Make the script executable

chmod u+x export_train.sh

Run the script

./export_train.sh

This should generate a frozen graph in <path_to>/exported/frozen_inference_graph.pb

Convert the frozen graph using the snpe-tensorflow-to-dlc converter.

snpe-tensorflow-to-dlc --input_network <path_to>/exported/frozen_inference_graph.pb --input_dim Preprocessor/sub 1,300,300,3 --out_node detection_classes --out_node detection_boxes --out_node detection_scores ---output_path mobilenet_ssd.dlc --allow_unconsumed_nodes

After SNPE conversion you should have a mobilenet_ssd.dlc that can be loaded and run in the SNPE runtimes.
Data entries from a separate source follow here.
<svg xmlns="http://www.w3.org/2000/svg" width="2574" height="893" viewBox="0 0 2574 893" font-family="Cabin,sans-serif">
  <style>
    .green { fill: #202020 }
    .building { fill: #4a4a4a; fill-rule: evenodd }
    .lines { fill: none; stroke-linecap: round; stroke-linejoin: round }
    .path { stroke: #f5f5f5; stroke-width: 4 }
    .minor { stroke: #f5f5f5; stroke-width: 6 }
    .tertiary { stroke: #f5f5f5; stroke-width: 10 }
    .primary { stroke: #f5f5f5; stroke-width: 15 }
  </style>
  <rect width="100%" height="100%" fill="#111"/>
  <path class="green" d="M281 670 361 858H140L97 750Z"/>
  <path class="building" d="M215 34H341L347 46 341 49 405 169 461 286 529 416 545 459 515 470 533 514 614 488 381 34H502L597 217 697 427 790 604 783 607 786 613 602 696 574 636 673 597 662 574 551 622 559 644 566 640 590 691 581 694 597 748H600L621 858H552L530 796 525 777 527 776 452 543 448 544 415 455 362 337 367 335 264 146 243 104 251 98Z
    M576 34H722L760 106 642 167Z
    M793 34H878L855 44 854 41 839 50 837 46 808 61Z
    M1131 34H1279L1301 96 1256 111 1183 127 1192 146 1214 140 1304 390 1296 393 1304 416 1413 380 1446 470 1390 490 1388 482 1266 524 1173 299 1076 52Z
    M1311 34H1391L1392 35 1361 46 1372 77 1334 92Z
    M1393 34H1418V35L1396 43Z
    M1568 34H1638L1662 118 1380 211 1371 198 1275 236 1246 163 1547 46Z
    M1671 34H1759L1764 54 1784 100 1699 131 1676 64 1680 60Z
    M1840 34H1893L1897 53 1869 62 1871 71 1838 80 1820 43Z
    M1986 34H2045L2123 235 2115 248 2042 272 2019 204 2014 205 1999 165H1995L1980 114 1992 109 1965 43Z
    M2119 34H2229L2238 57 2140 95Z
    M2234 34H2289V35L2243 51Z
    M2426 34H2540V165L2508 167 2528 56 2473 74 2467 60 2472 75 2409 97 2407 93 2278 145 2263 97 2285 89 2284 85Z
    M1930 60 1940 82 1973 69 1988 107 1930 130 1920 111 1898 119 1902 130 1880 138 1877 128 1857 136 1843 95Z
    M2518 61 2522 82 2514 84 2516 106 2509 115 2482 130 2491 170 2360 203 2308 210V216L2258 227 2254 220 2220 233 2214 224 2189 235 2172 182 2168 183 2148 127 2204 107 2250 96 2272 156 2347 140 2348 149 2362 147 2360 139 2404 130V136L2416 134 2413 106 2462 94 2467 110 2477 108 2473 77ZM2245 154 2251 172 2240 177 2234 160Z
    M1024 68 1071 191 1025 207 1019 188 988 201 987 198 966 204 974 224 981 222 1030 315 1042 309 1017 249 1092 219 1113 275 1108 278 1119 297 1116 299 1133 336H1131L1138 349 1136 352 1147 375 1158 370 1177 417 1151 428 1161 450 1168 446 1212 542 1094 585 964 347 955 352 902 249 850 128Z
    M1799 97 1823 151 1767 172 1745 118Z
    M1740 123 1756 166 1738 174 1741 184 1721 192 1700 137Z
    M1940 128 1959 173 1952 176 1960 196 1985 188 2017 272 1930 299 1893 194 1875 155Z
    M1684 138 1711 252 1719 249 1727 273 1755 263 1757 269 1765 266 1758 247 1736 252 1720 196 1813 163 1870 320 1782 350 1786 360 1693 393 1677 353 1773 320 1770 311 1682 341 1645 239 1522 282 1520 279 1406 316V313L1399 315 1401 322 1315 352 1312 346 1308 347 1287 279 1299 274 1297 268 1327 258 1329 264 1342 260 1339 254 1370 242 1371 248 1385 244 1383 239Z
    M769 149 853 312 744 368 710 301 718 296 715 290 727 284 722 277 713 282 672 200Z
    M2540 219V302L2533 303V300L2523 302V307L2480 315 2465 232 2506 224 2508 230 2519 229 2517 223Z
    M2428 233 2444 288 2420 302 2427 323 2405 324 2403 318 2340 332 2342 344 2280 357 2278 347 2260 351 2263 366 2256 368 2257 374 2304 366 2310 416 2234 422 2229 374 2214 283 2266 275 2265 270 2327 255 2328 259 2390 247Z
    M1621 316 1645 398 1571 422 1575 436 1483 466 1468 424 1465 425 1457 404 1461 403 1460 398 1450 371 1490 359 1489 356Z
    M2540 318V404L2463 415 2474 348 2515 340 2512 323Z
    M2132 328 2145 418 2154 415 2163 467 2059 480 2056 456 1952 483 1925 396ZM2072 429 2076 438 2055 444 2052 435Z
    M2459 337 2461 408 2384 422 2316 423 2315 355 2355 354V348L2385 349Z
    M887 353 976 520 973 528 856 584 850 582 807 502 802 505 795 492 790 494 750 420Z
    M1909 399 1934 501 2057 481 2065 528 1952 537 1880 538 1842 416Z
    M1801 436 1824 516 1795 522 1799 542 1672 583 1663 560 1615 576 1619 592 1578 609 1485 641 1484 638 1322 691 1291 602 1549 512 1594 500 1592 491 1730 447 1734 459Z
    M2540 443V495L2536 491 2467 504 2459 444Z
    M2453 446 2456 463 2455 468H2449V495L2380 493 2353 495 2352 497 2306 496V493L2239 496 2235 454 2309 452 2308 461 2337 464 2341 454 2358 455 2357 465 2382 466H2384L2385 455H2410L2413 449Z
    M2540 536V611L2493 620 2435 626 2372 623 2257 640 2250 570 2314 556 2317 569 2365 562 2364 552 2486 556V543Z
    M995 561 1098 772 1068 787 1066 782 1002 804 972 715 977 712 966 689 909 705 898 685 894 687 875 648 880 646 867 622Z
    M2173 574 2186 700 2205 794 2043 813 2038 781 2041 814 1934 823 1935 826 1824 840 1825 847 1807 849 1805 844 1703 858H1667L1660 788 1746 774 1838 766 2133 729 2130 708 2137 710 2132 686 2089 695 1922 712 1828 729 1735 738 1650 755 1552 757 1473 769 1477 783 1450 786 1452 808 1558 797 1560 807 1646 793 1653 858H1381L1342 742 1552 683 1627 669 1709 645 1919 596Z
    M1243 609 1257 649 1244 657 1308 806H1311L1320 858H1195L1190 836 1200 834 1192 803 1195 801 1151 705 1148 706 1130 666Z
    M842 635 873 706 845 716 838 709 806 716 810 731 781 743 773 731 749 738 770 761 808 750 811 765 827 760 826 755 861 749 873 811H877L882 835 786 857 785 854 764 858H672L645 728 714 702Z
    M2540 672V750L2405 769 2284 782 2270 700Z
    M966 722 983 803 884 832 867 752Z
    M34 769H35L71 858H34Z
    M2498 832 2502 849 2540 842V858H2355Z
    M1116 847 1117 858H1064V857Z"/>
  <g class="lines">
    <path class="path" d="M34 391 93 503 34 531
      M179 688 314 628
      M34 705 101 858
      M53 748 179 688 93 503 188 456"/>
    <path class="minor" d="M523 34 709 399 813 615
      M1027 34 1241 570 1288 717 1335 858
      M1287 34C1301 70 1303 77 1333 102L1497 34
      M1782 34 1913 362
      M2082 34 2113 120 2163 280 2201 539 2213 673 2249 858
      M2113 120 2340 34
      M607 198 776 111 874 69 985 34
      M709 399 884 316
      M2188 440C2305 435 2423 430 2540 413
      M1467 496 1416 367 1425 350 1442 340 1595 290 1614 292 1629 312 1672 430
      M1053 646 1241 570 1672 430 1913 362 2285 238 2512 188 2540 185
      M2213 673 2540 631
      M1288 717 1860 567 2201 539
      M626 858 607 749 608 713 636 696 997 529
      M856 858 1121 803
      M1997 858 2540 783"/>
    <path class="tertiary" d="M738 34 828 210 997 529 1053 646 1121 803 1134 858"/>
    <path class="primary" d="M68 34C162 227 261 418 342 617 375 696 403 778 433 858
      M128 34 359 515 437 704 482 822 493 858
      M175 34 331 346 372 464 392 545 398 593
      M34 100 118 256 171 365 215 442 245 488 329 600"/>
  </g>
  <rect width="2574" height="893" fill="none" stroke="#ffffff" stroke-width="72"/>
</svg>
The output layers for the model are:

Postprocessor/BatchMultiClassNonMaxSuppression
add

The output buffer names are:

(classes) detection_classes:0 (+1 index offset)
(classes) Postprocessor/BatchMultiClassNonMaxSuppression_classes (0 index offset)
(boxes) Postprocessor/BatchMultiClassNonMaxSuppression_boxes
(scores) Postprocessor/BatchMultiClassNonMaxSuppression_scores

Caffe MobilenetSSD model

A specific version of the Caffe MobilenetSSD model has been tested: Caffe MobilenetSSD.

There is pre-trained caffe model you can download from Caffe MobilenetSSD.
Download the following two files:

wget https://github.com/chuanqi305/MobileNet-SSD/blob/master/MobileNetSSD_deploy.prototxt
wget https://github.com/chuanqi305/MobileNet-SSD/blob/master/MobileNetSSD_deploy.caffemodel

Convert the model using the snpe-caffe-to-dlc converter.
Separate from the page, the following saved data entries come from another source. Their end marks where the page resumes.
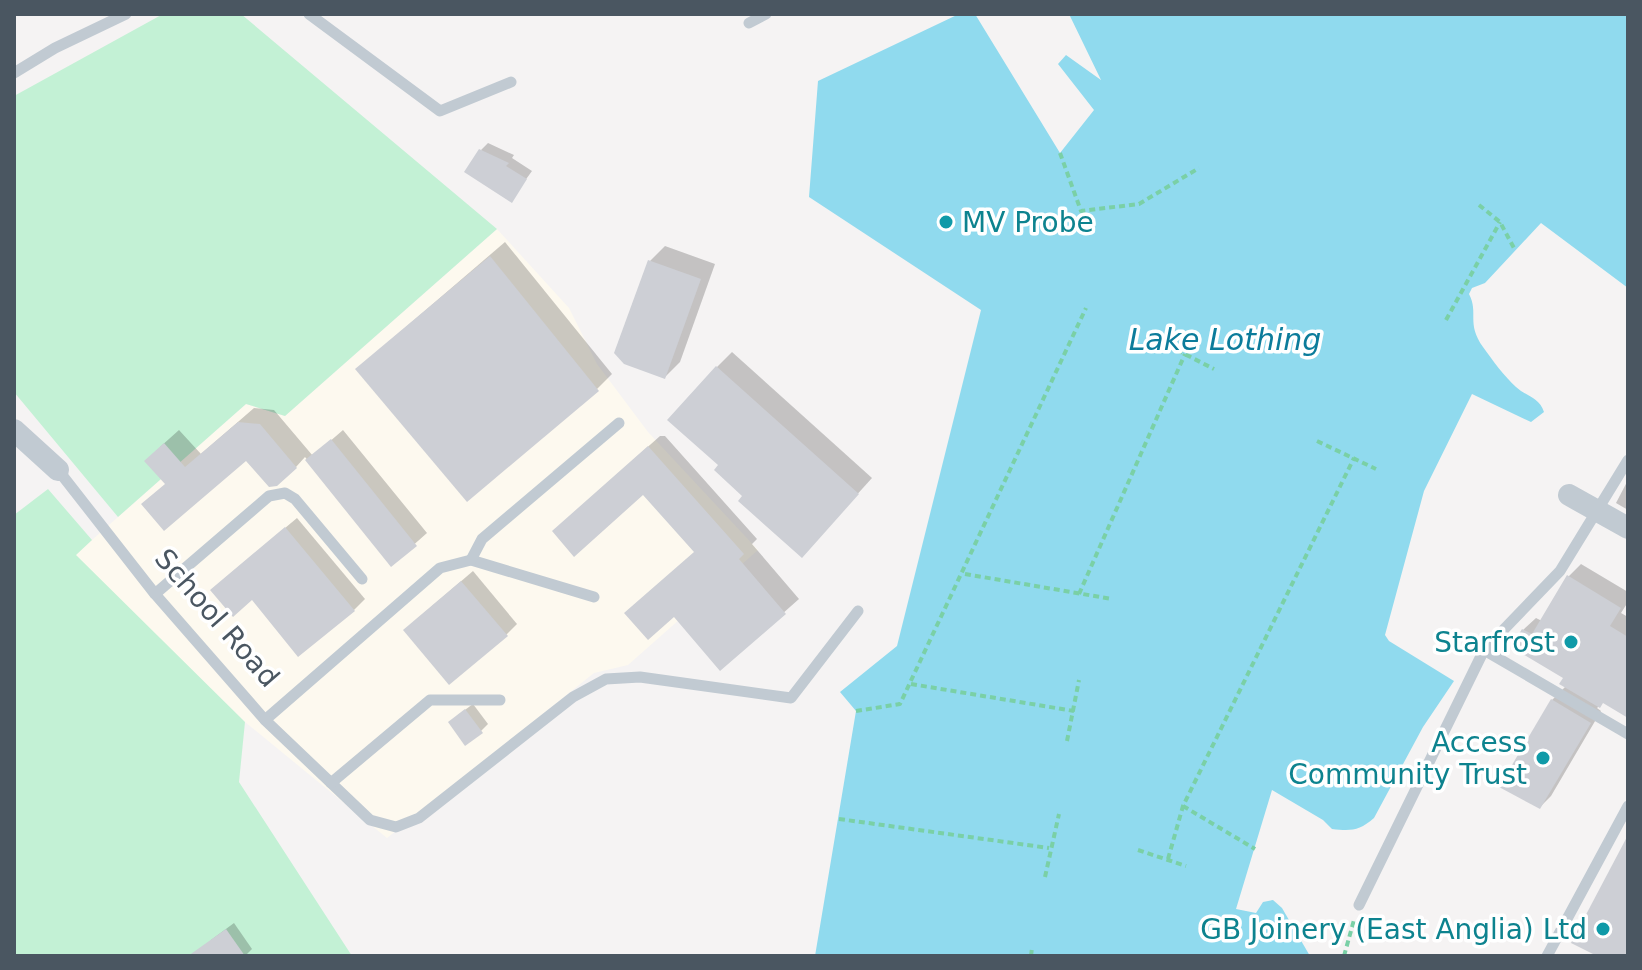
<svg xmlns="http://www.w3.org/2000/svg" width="1642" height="970" viewBox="0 0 1642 970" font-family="'DejaVu Sans',sans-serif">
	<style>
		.commercial { fill: #fdf9ef }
		.green { fill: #c3f1d5 }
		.water { fill: #90daee }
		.shadow { fill: #0003 }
		.building { fill: #cdcfd5 }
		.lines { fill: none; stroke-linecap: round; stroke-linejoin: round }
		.path { stroke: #7ad0a6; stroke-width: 4; stroke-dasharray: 6 4; stroke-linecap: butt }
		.service { stroke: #c1cad2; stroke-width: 11 }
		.minor { stroke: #c1cad2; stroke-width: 22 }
		.culture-dot { fill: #0f9aa8; stroke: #fff; stroke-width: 3 }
		.labels { text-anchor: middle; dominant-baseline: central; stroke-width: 7; stroke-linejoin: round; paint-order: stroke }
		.culture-label { font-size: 28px; fill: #0d838f; stroke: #fff; text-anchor: end }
		.street-label { font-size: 28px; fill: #4a5661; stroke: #fff }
		.water-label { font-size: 30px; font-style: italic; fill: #0c7c9b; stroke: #fff }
	</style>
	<rect width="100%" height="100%" fill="#f5f3f3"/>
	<path class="commercial" d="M497 229 569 308 597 364 648 432 758 550 628 665 594 673 387 838 245 722 75 555 246 404 285 416Z"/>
	<g class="green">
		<path d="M163 14H241L497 229 285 416 246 404 118 517 14 392V96Z"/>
		<path d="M48 489 92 540 76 555 245 722 239 782 352 956H14V515Z"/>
	</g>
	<path class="water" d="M959 14H975L1060 153 1094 110 1058 64 1066 55 1101 80 1069 14H1628V288L1541 223 1485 283 1472 288 1469 294C1479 313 1466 323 1483 347 1493 361 1504 376 1516 387 1527 397 1539 397 1544 412L1531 422 1472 394 1424 491 1385 635 1389 641 1454 681 1423 727 1374 818C1359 831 1351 831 1332 829L1323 820 1272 790 1236 909 1256 913 1263 902 1273 900 1282 908 1310 956H815L856 711 840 692 897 646 981 310 809 197 818 81Z"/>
	<g class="shadow">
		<path d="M488 143 514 155 512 158 532 171 511 200 481 150Z"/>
		<path d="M505 242 612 374 597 389 357 369Z"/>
		<path d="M665 246 715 264 680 362 665 377 650 261Z"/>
		<path d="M732 352 872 478 816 540 745 496 721 465 717 367Z"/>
		<path d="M254 408 274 410 313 456 343 430 427 533 392 564 305 457 296 467 246 458 166 483 160 447 179 430 201 454Z"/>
		<path d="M660 436H665L757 539 752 544 799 599 721 668 696 551 644 492 568 518Z"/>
		<path d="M1628 480V510L1616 503Z"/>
		<path d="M297 518 365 599 354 610 224 579Z"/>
		<path d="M1581 564 1628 592V602L1621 613 1628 617V715L1604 701 1597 708 1601 711 1551 796 1540 807 1552 700 1566 686 1565 678 1523 630 1536 618 1542 621 1569 576Z"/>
		<path d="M473 571 517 624 506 635 417 619Z"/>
		<path d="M473 704 488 724 481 731 458 715Z"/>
		<path d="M234 923 252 949 245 956H211V940Z"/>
	</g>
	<g class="building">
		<path d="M479 149 509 163 506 166 527 179 512 203 464 172Z"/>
		<path d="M490 256 599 391 467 502 355 369Z"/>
		<path d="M648 260 701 279 665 379 624 364 614 353Z"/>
		<path d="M716 366 859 494 802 558 738 501 742 496 714 470 718 465 667 420Z"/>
		<path d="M238 422 260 424 297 468 277 486 269 487 246 461 164 531 141 504 165 484 144 461 164 443 185 467Z"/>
		<path d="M331 439 417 546 391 567 305 460Z"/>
		<path d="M648 446 744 554 739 559 786 614 720 671 674 617 648 640 624 613 694 552 643 495 574 557 552 531Z"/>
		<path d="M285 527 355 611 298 657 252 600 233 617 210 590Z"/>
		<path d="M1567 575 1621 608 1610 626 1628 637V718L1603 703 1600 708 1559 684 1563 678 1511 647 1522 629 1532 634Z"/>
		<path d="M461 581 508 636 449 685 403 630Z"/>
		<path d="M1551 699 1591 723 1540 809 1499 787Z"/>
		<path d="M465 709 483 733 465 746 448 722Z"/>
		<path d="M1628 835V956H1597L1571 943Z"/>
		<path d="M226 929 245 956H188Z"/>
	</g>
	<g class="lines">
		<g class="path">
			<path d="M1060 153 1081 211 1139 204 1199 168"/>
			<path d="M1479 205 1500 222 1515 250"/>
			<path d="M1446 320 1500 222"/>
			<path d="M1159 341 1214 369"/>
			<path d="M1317 441 1376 469"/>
			<path d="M965 574 1112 599"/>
			<path d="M1079 594 1185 354"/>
			<path d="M911 684 1074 711"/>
			<path d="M856 711 900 704 1086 308"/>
			<path d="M1067 741 1079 680"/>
			<path d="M1183 806 1255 849"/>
			<path d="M839 819 1049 848"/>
			<path d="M1138 850 1186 866"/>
			<path d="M1168 859 1183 806 1354 458"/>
			<path d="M1045 877 1059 814"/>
			<path d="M1031 956 1032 948"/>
			<path d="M1344 956 1354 920"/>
		</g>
		<g class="service">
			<path d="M309 14 440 111 511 82"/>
			<path d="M749 23 766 14"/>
			<path d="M14 73 55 48 126 14"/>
			<path d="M58 470 155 594 265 720 440 568 471 560 594 597"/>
			<path d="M471 560 482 539 619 423"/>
			<path d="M155 594 269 496 285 493 295 499 362 579"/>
			<path d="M1484 650 1628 734"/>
			<path d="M265 720 370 820 396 827 419 818 573 697 606 679 640 677 791 698 858 611"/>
			<path d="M331 783 430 700H500"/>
			<path d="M1359 905 1484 650 1560 571 1628 460"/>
			<path d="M1547 956 1628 806"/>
		</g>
		<g class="minor">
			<path d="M14 430 58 470"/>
			<path d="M1569 495 1628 528"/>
		</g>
	</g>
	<g class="culture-dot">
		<circle cx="946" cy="222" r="8"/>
		<circle cx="1571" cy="642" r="8"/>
		<circle cx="1543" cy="758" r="8"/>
		<circle cx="1603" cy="929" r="8"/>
	</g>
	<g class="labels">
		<g class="culture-label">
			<text x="962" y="222" text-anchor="start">MV Probe</text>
			<text x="1555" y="642">Starfrost</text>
			<text x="1527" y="742">Access<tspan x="1527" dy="32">Community Trust</tspan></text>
			<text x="1587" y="929">GB Joinery (East Anglia) Ltd</text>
		</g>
		<g class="street-label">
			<text transform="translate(217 618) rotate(49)">School Road</text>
		</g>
		<g class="water-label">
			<text x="1225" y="339">Lake Lothing</text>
		</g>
	</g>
	<rect width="1642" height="970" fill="none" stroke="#4a5661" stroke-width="32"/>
</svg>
snpe-caffe-to-dlc --input_network MobileNetSSD_deploy.prototxt --caffe_bin MobileNetSSD_deploy.caffemodel --output_path caffe_mobilenet_ssd.dlc

The input and output layers:

Input layer is specified in MobileNetSSD_deploy.prototxt file, via input_shape.
By default, the output layer is the last layer as specified in MobileNetSSD_deploy.prototxt file. In this case that is detection_out (DetectionOutput) layer.

To see info about converted DLC model, use snpe-dlc-info tool

snpe-dlc-info -i caffe_mobilenet_ssd.dlc

The PriorBox layer is folded by the converter (for model/performance optimization reasons). Consequently, PriorBox layer will not be written into DLC file, hence it will not be listed in DLC info for the model.

Training the model

To train the model in Caffe, follow instructions at Caffe MobilenetSSD.

Running the model in SNPE

The following are limitations and suggestions for running DLC model in SNPE:

Batch dimension > 1 is not supported.
DetectionOutput layer is supported on CPU runtime processor only.
To run the model using different runtime processor, such as GPU or DSP, CPU fallback mode must be enabled in Runtime List (see SNPEBuilder::setRuntimeProcessorOrder() description in C++ API).
If using snpe-net-run tool, use –runtime_order option
It is recommended to have all DetectionOutput layers in the network listed at the end in the .prototxt file.
This is to minimize runtime overhead incurred by CPU fallback.
Caffe MobilenetSSD .prototxt has DetectionOutput layer at the end by default, but if the network has more than one detection output branch, that may not be the case.
Simply edit .prototxt file, locate and move all DetectionOutput layer definitions to end of the file.
Configure DetectionOutput layer reasonably.
Performance of DetectionOutput layer (i.e. processing time) is function of layer parameters: top_k, keep_top_k and confidence_threshold.
For example, top_k parameters have practically exponential impact on processing time; e.g. top_k=100 will result in much smaller processing time vs. top_k=1000. Smaller confidence_threshold will result in larger number of boxes to output, and vice versa.
Resizing input dimensions at SNPE object creation/build time is not allowed.
Note that input dimensions are embedded into DLC model during conversion, but in some cases can be overridden via SNPEBuilder::setInputDimensions() (see description in C++ API) at SNPE object creation/build time. Due to PriorBox layer folding in the model converter, input/network resizing is not possible.